[Verilen Metin]:
┌──

Kanaatimizce de topluma karşı suçlar arasında düzenlenen belgede sahtecilik suçlarında toplumu oluşturan bireylerin tamamının mağdur olacağı kabulü doğru ise de eylemin doğrudan doğruya belirli bir gerçek kişinin zararına işlenmesi ve gerçek kişilerinde haksızlığa uğraması durumunda bu gerçek kişinin de mağdur olacağını kabul etmek daha doğru bir yaklaşım olacaktır.
Örnek vermek gerekirse; adına sahte bir çek düzenlenen ve böylece haberi olmadan borçlandırılan gerçek kişi ile yine yapılan bir alışveriş sırasında kendisine sahte çek-bono verilen kişinin haksızlığa uğradığı bir gerçekliktir. Bu gibi durumlarda haksızlığa uğrayan, menfaatleri ihlal edilen gerçek kişilerin de sahtecilik suçunun mağduru olduğunu kabul etmek gerekir.

└──

[Veri Kümesi Satırları]:

┌──

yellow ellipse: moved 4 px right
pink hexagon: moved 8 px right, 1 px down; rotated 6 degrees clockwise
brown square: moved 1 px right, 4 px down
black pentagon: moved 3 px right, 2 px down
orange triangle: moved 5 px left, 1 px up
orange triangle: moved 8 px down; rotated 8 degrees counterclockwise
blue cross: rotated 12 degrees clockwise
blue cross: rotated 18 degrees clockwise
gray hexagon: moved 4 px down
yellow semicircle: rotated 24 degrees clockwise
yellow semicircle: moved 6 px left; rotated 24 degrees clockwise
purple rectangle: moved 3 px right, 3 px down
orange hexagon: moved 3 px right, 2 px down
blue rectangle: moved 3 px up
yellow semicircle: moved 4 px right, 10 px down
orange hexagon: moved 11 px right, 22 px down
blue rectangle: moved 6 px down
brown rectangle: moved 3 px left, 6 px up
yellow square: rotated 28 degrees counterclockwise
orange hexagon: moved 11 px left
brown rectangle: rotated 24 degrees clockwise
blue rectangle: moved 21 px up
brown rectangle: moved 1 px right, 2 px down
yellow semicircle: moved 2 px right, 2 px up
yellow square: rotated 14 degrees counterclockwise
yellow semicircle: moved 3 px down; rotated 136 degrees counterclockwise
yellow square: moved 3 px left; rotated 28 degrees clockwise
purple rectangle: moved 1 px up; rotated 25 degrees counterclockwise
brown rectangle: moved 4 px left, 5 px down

└──
┌──

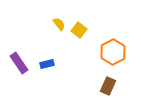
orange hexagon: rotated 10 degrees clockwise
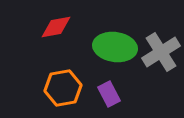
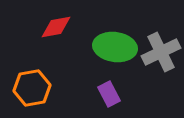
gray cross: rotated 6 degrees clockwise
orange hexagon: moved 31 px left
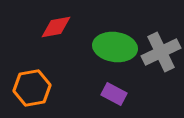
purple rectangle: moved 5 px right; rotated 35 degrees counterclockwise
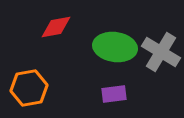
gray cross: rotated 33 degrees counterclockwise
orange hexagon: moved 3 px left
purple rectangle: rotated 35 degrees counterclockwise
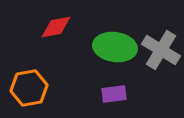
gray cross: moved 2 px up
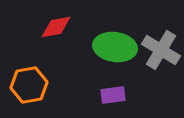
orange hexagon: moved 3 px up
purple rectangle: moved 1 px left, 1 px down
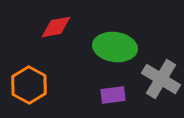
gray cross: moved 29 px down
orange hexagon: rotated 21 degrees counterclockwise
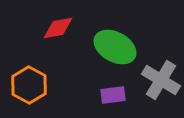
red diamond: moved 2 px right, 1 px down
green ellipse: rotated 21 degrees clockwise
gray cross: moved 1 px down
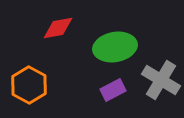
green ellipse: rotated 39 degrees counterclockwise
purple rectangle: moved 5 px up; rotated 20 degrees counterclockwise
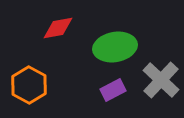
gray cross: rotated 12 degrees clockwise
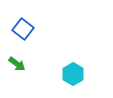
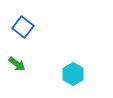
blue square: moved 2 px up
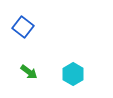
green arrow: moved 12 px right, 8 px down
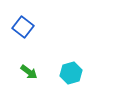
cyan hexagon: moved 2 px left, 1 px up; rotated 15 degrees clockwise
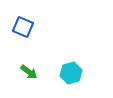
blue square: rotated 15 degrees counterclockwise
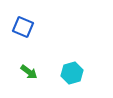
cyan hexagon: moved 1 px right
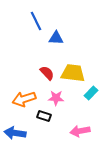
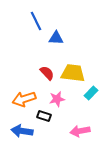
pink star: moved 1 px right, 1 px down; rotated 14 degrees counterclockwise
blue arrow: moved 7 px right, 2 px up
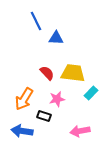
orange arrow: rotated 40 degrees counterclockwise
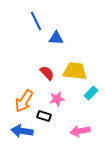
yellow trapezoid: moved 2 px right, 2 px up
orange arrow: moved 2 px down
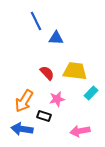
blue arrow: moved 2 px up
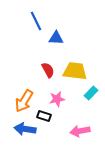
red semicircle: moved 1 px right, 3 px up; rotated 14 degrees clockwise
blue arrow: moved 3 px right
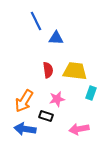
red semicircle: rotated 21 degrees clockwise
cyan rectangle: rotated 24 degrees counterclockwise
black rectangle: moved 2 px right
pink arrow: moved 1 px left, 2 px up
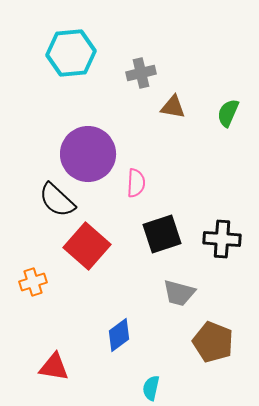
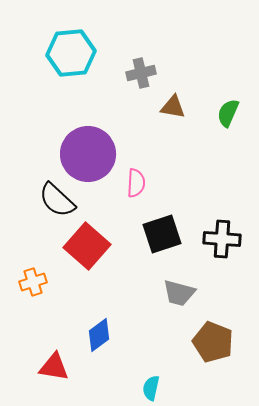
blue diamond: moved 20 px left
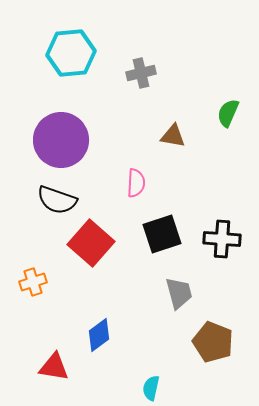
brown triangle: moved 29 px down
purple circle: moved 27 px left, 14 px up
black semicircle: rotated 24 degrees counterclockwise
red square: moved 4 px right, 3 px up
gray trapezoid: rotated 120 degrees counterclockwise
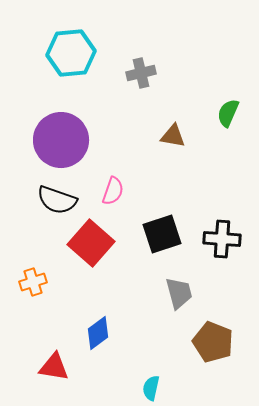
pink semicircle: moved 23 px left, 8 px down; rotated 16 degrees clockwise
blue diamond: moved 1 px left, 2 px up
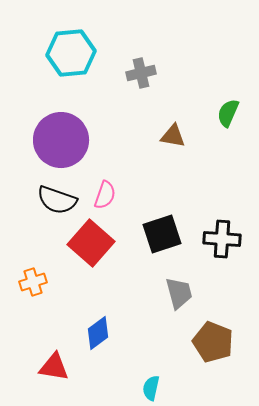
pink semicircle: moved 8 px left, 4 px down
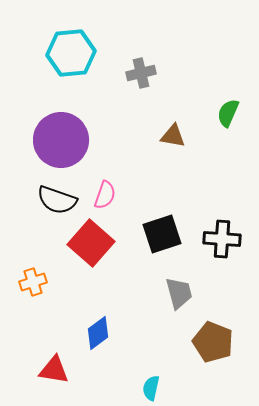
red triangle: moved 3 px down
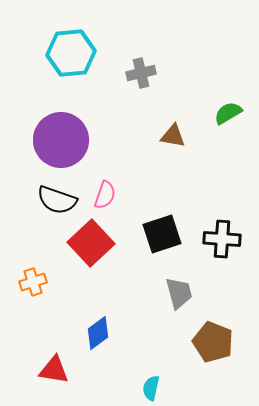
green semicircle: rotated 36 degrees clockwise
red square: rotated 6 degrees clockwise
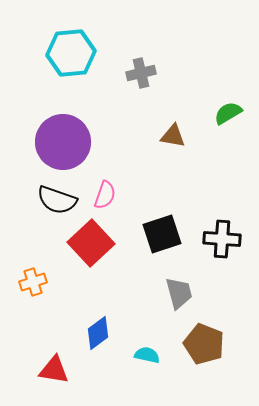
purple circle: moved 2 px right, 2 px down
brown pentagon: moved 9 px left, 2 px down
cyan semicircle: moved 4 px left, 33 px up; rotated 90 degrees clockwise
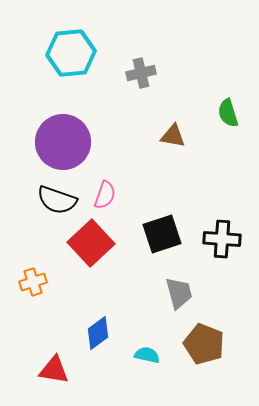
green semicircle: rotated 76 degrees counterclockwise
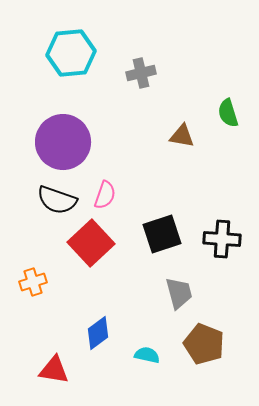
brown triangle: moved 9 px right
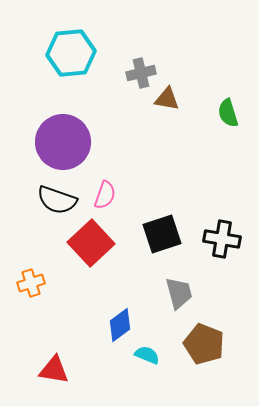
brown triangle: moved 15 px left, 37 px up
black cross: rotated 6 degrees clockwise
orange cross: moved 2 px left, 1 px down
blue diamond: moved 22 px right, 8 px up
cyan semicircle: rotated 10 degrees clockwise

└──

[Alıştırma Gereklilikleri]:
[a] Belgede sahtecilik metninde "Kanaatimizce de topluma" ifadesinden başlayıp "kabul etmek gerekir." ifadesi de dahil olmak üzere oraya kadar uzanan bölümü olduğu gibi kopyalayın.
[b] Belgede sahtecilik metnine göre, adına sahte bir çek düzenlenen gerçek kişinin başına ne gelir?

[Alıştırma Cevapları]:
[a]
Kanaatimizce de topluma karşı suçlar arasında düzenlenen belgede sahtecilik suçlarında toplumu oluşturan bireylerin tamamının mağdur olacağı kabulü doğru ise de eylemin doğrudan doğruya belirli bir gerçek kişinin zararına işlenmesi ve gerçek kişilerinde haksızlığa uğraması durumunda bu gerçek kişinin de mağdur olacağını kabul etmek daha doğru bir yaklaşım olacaktır.
Örnek vermek gerekirse; adına sahte bir çek düzenlenen ve böylece haberi olmadan borçlandırılan gerçek kişi ile yine yapılan bir alışveriş sırasında kendisine sahte çek-bono verilen kişinin haksızlığa uğradığı bir gerçekliktir. Bu gibi durumlarda haksızlığa uğrayan, menfaatleri ihlal edilen gerçek kişilerin de sahtecilik suçunun mağduru olduğunu kabul etmek gerekir.

[b] Haberi olmadan borçlandırılır.